Trade-offs of partial-open recovery¶

Partial-open ramp prevents thundering-herd-on-recovery (concepts/thundering-herd) at the cost of a longer recovery duration. Slack's framing verbatim:

"This ensures a graceful recovery without overwhelming a stabilizing service."

Risks and mitigations¶

Backup model quality regression — the system fails over but produces lower-quality output. Mitigation: per-feature primary + backup chosen with quality parity in mind; backup is "high-quality", not "any working".
Cascading failover — primary degrades, backup gets flooded, backup degrades too. Mitigation: the breaker on each endpoint is independent; flooded backup trips its own breaker; routing falls to the next-tier backup.
Stale health data — breaker decisions based on outdated signals. Mitigation: high-frequency health signal updates; short evaluation windows.
Customer-feedback trend is a slow signal — the "downward trend in customer feedback" takes minutes-to-hours to detect. Mitigation: composed with TTFT/p90 fast signals; feedback drives long-tail re-evaluation, not real-time rerouting.

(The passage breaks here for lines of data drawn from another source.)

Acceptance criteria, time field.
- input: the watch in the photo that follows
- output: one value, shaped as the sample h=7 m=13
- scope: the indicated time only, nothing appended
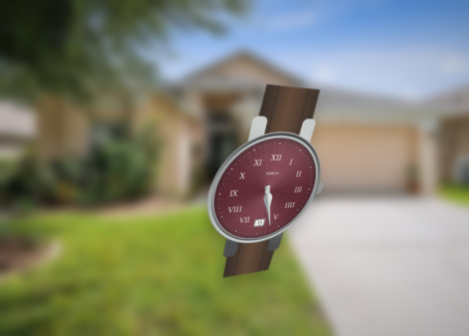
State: h=5 m=27
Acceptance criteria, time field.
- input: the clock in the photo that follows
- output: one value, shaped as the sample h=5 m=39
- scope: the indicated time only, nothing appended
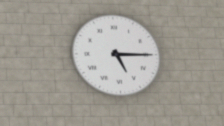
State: h=5 m=15
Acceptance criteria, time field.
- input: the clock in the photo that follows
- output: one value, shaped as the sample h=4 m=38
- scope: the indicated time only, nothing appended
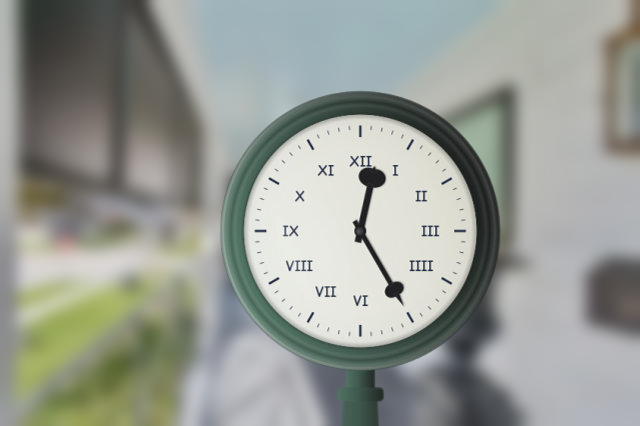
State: h=12 m=25
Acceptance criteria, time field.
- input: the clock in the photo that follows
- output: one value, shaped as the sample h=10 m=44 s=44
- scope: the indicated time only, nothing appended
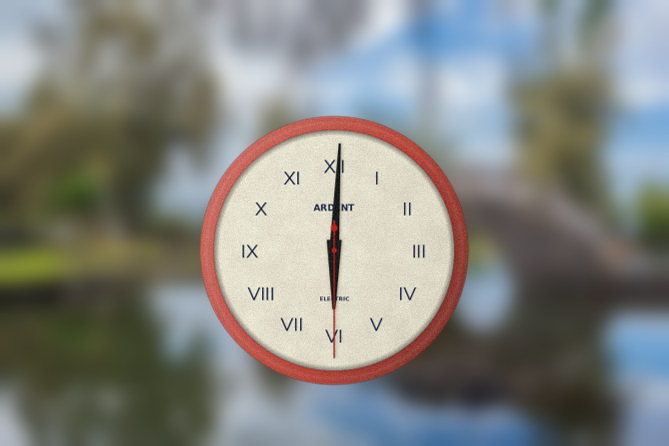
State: h=6 m=0 s=30
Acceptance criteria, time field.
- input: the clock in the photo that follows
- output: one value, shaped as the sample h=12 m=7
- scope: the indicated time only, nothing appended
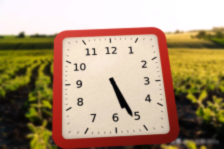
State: h=5 m=26
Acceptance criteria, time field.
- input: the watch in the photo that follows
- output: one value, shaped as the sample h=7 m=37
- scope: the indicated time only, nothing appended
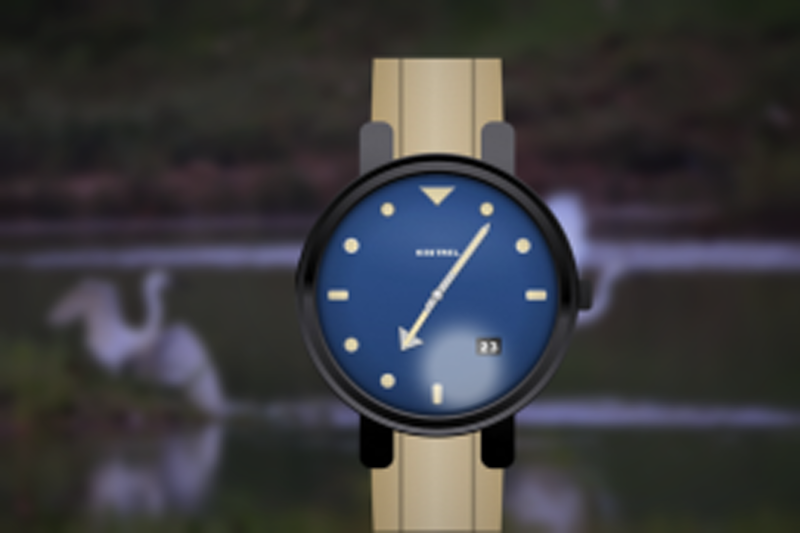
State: h=7 m=6
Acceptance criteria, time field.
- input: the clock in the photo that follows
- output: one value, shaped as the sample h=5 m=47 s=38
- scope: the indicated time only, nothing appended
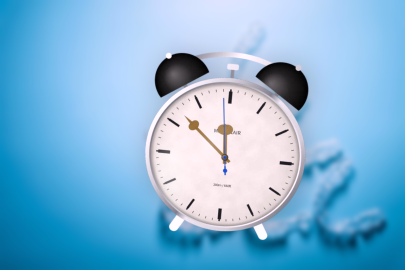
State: h=11 m=51 s=59
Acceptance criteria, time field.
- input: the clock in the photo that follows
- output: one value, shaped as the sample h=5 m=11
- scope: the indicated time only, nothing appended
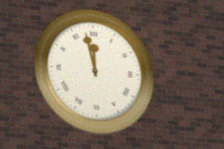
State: h=11 m=58
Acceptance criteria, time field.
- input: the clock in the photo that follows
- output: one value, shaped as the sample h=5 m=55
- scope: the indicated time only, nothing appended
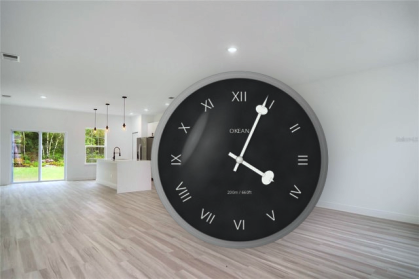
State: h=4 m=4
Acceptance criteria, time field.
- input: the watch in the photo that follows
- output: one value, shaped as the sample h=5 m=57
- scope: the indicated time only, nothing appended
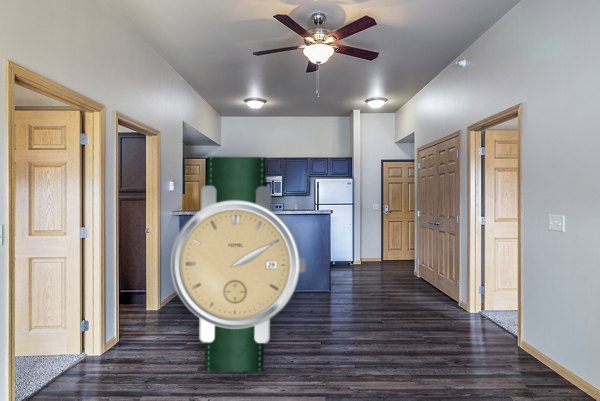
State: h=2 m=10
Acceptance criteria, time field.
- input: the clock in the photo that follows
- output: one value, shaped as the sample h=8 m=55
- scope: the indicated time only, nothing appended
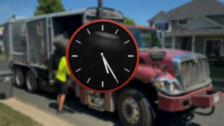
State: h=5 m=25
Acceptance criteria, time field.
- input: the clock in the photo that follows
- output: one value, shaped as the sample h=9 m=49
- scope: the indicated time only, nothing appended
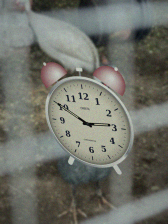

Risks and mitigations specific to partial-open¶

Ramp too fast → re-trips on recovering endpoint. Mitigation: conservative ramp curve; require multiple consecutive sustained-health windows.
Ramp too slow → wastes capacity; needlessly degraded user experience. Mitigation: exponential ramp with health- based gating.
Stuck in partial-open → endpoint never recovers fully. Mitigation: timeout that escalates to OPEN if ramp doesn't reach CLOSED in N minutes.

Seen in¶

sources/2026-05-28-slack-slack-ai-the-path-to-multi-cloud — canonical wiki disclosure of model fallback hierarchy with circuit breaker as Slack's Phase 3+ resilience pattern, generalised at Phase 4 to cross-cloud fallback. Verbatim TTFT + throttling + customer feedback regression triggers; partial-open recovery state with dynamic ramp expansion framing.